Task requirements
Among the entries below, find every line that has "center" and pull it out.

Records for the task

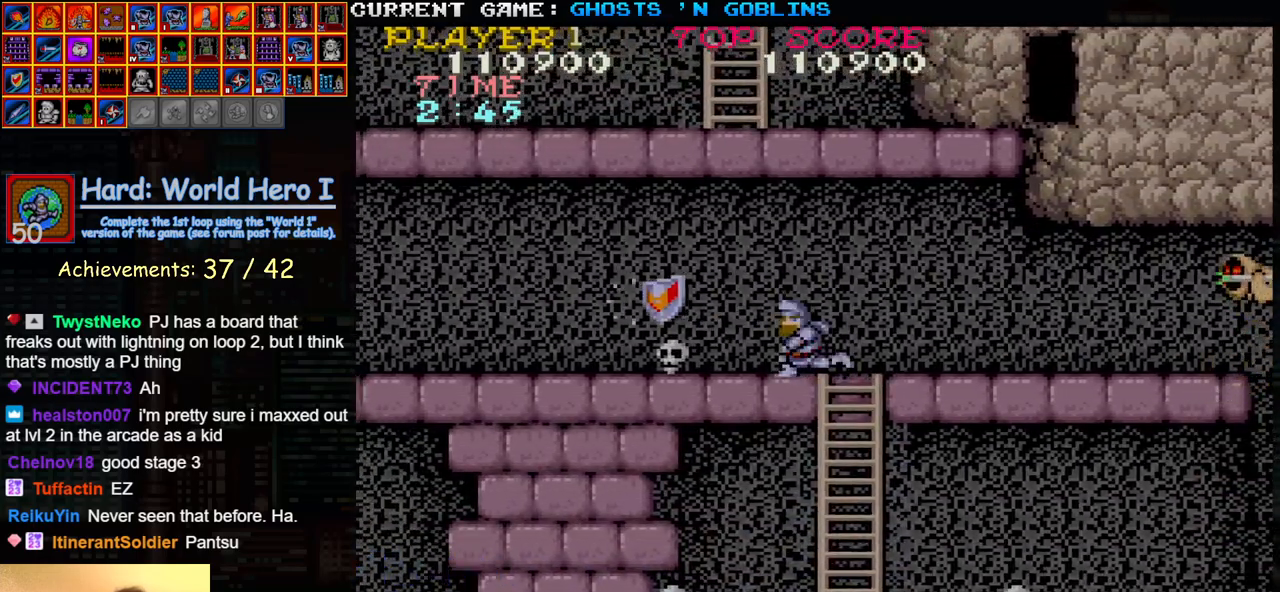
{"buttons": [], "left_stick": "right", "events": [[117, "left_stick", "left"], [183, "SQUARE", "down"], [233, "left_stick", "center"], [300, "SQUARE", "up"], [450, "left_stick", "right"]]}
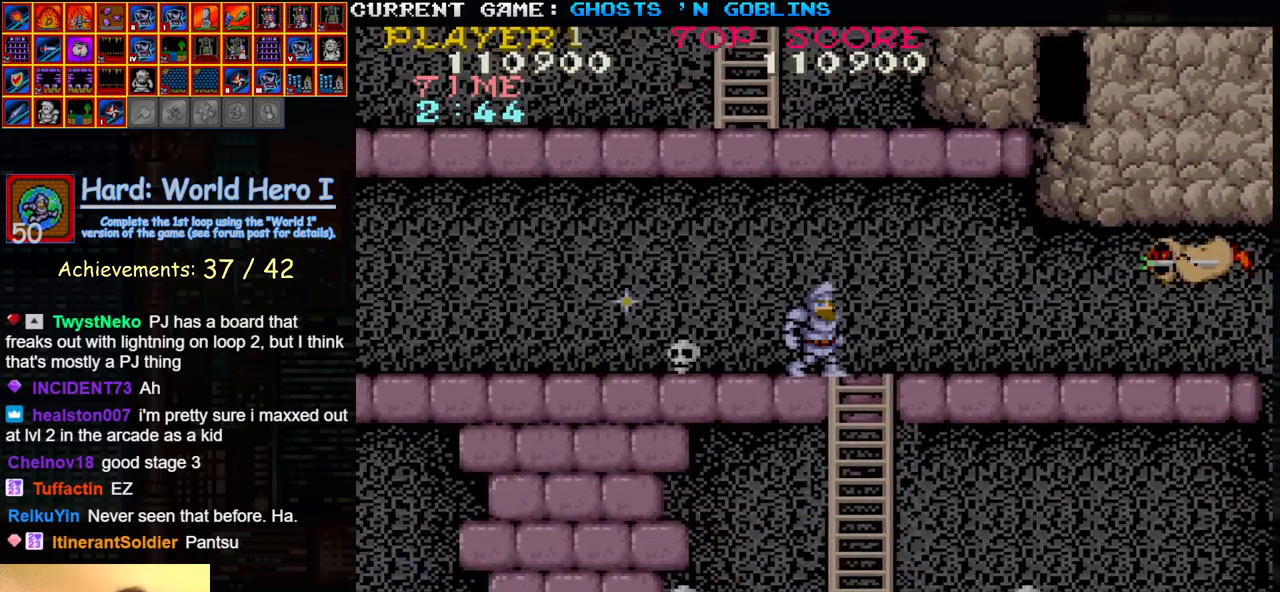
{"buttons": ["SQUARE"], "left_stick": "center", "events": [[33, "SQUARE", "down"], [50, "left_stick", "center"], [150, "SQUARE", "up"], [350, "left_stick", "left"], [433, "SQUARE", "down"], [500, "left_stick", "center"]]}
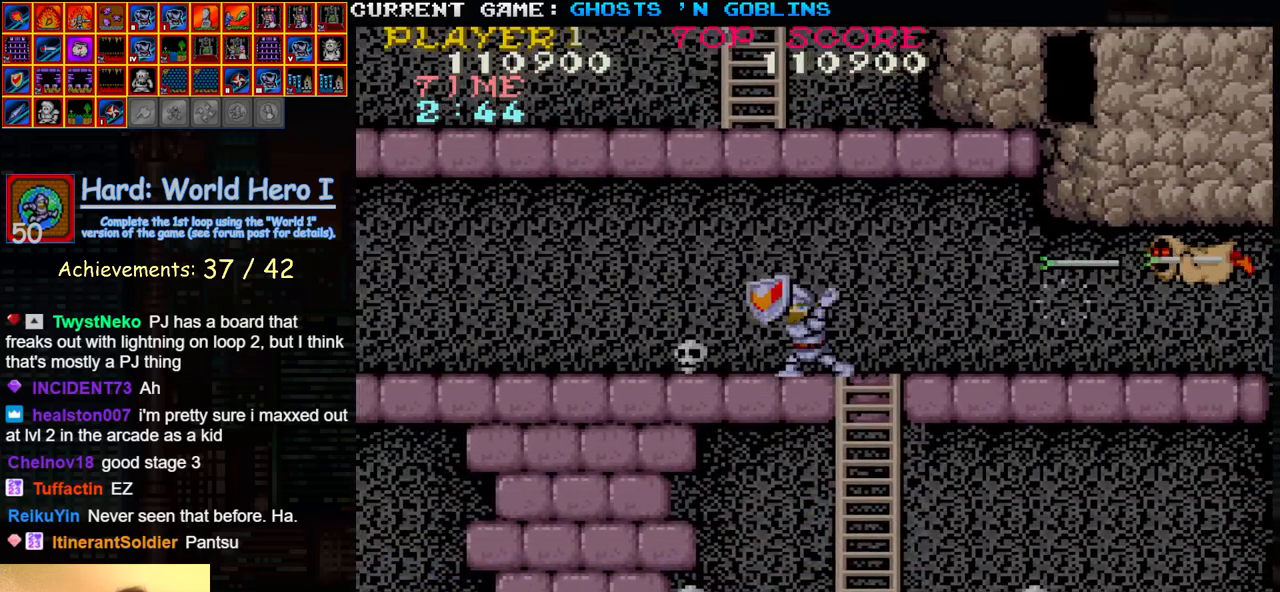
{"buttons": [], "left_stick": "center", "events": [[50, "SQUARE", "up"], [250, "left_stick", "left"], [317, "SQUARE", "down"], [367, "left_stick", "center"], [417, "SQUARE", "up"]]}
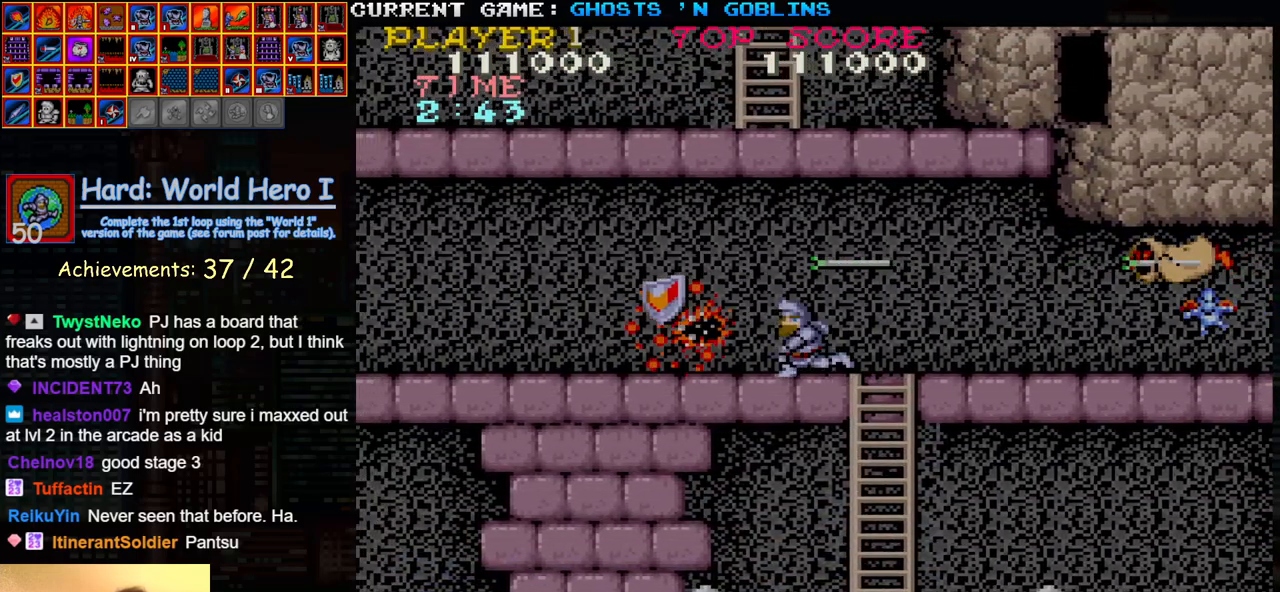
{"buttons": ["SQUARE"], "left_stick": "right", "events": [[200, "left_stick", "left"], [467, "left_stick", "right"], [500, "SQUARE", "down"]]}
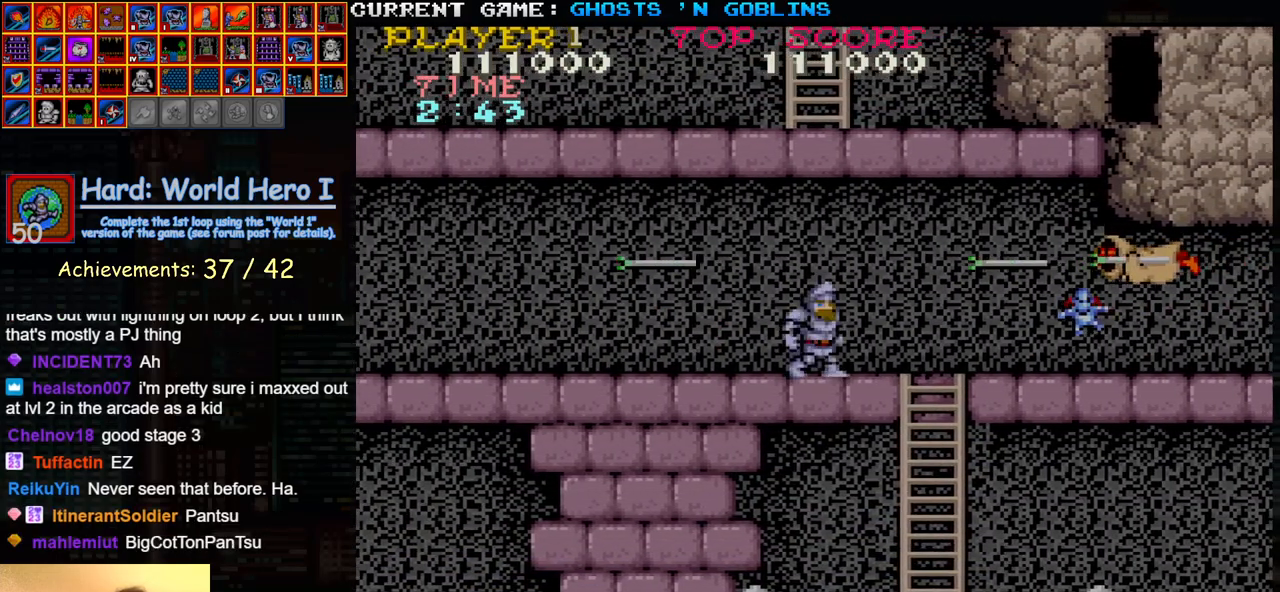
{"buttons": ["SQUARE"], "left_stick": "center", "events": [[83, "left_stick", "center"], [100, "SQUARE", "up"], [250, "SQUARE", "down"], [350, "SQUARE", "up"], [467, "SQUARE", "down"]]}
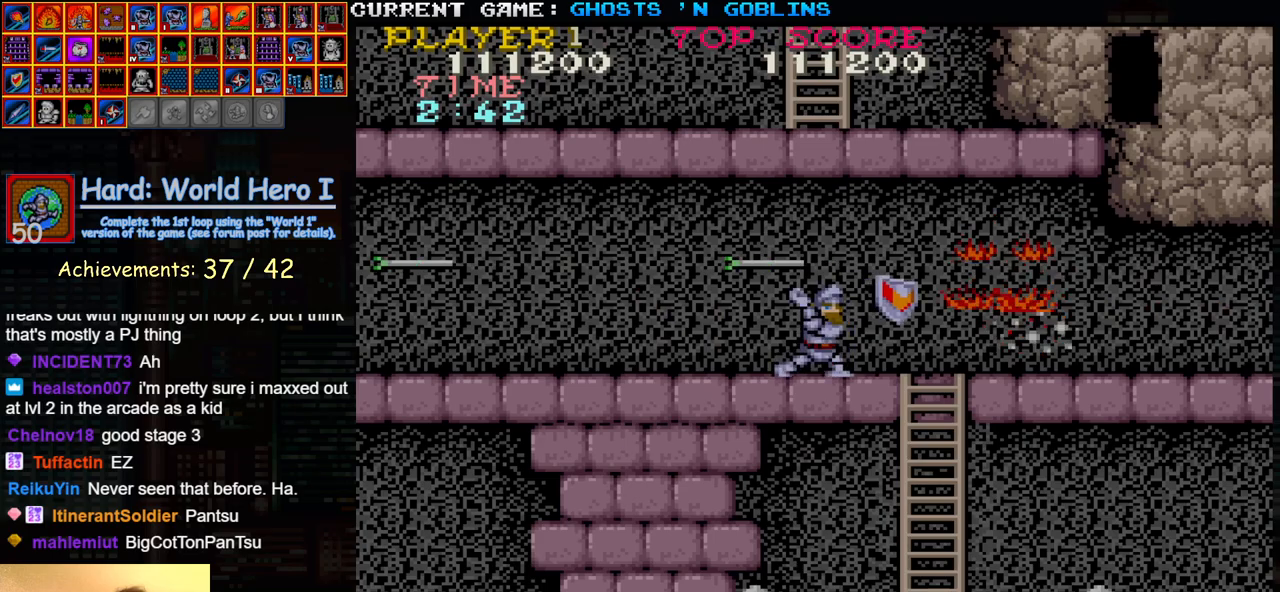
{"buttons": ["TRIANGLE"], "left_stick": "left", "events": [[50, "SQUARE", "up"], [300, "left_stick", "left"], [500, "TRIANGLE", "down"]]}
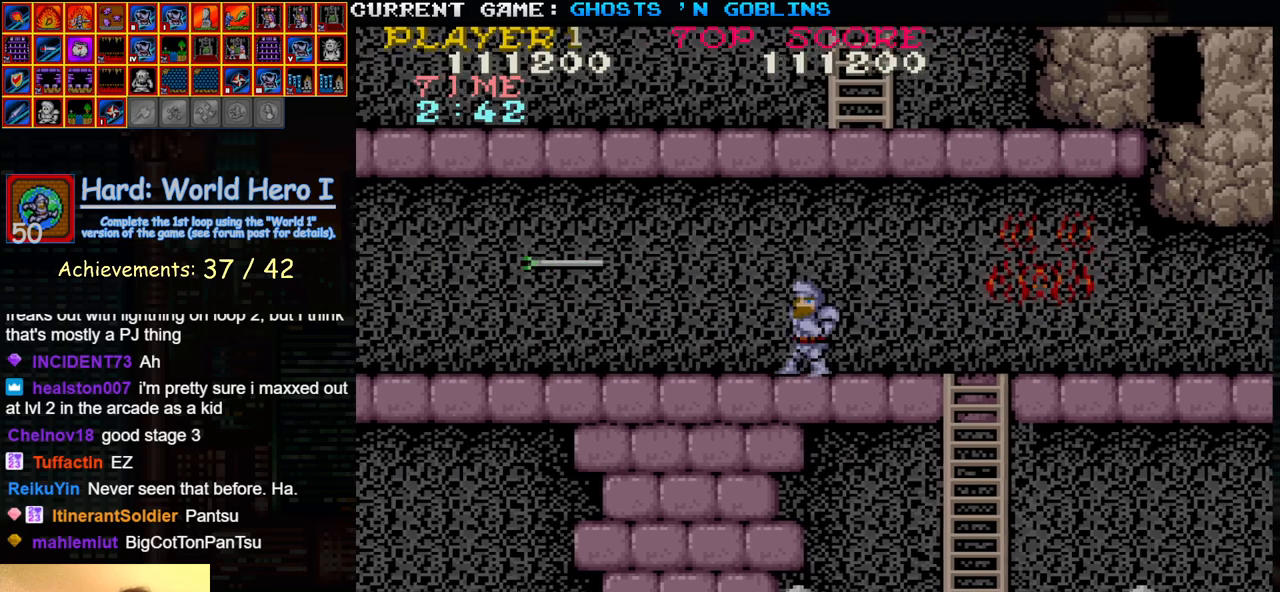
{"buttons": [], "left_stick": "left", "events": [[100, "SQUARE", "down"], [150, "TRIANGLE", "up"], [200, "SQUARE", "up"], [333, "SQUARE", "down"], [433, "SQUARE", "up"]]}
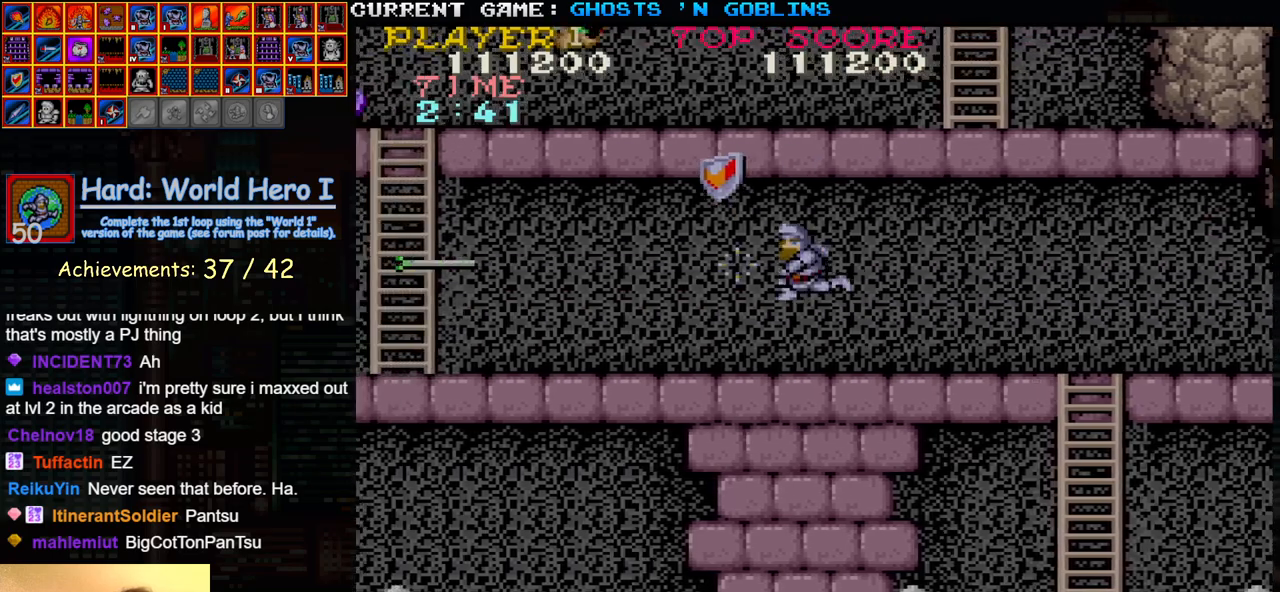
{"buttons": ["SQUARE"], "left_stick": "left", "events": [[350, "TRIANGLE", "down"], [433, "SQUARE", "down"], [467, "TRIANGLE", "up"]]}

Reply
{"buttons": [], "left_stick": "right", "events": [[117, "left_stick", "left"], [183, "SQUARE", "down"], [233, "left_stick", "center"], [300, "SQUARE", "up"], [450, "left_stick", "right"]]}
{"buttons": ["SQUARE"], "left_stick": "center", "events": [[33, "SQUARE", "down"], [50, "left_stick", "center"], [150, "SQUARE", "up"], [350, "left_stick", "left"], [433, "SQUARE", "down"], [500, "left_stick", "center"]]}
{"buttons": [], "left_stick": "center", "events": [[50, "SQUARE", "up"], [250, "left_stick", "left"], [317, "SQUARE", "down"], [367, "left_stick", "center"], [417, "SQUARE", "up"]]}
{"buttons": ["SQUARE"], "left_stick": "center", "events": [[83, "left_stick", "center"], [100, "SQUARE", "up"], [250, "SQUARE", "down"], [350, "SQUARE", "up"], [467, "SQUARE", "down"]]}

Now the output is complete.